É que o BCE mergulhou a Europa do euro na situação que Keynes descreveu como “armadilha de liquidez”. Inicialmente, não obstante a brutalidade da crise, ele resistiu em ampliar a liquidez. Depois, diante da evidência da tragédia econômica europeia, ele reduziu para nível negativo (-0,01%) a remuneração das reservas bancárias e colocou à disposição dos bancos para emprestarem ao mercado 400 bilhões de euros a taxas simbólicas. Acontece que não há tomadores para o dinheiro. As corporações investem quando têm mercado e perspectiva de lucro, não porque têm crédito barato. Ninguém produz para prateleiras. Em suma, o problema europeu não é de política monetária, mas fiscal. E o BCE, junto com a Comissão Europeia e o FMI, se tornaram carrascos fiscais da área do euro, pois não se permite aos governos tomar crédito para gastar.

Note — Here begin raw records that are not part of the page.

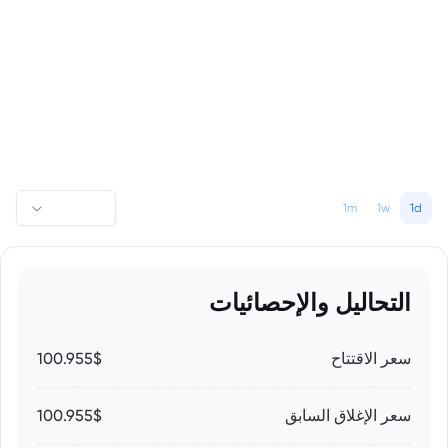
1m
1w
1d
التحاليل والإحصائيات
سعر الاقتتاح
100.955$
سعر الإغلاق السابق
100.955$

Portanto, a presença de um Banco Central independente, o BCE, é a tragédia da Europa do euro. Sem articulação entre BC e Tesouro não é possível fazer políticas fiscais expansivas, e sem políticas fiscais expansivas não há a mais remota possibilidade de recuperação da economia europeia – exceto por uma explosão de exportações mediante acordos de livre comércio que sufocariam em manufaturas países como o Brasil de Aécio ou de Marina. Creio que a proposta de Marina e de Aécio por um BC independente no Brasil, junto com a proposta de livre comércio com a Europa e os Estados Unidos, é fruto da ingenuidade e do desconhecimento; mas Armínio Fraga e Gianeti, creio eu, sabem o que estão falando.
J. Carlos de Assis - Economista, doutor em Engenharia de Produção pela Coppe-UFRJ, professor de Economia Internacional na UEPB, autor de “O Universo Neoliberal em Desencanto”, com Antonio Doria.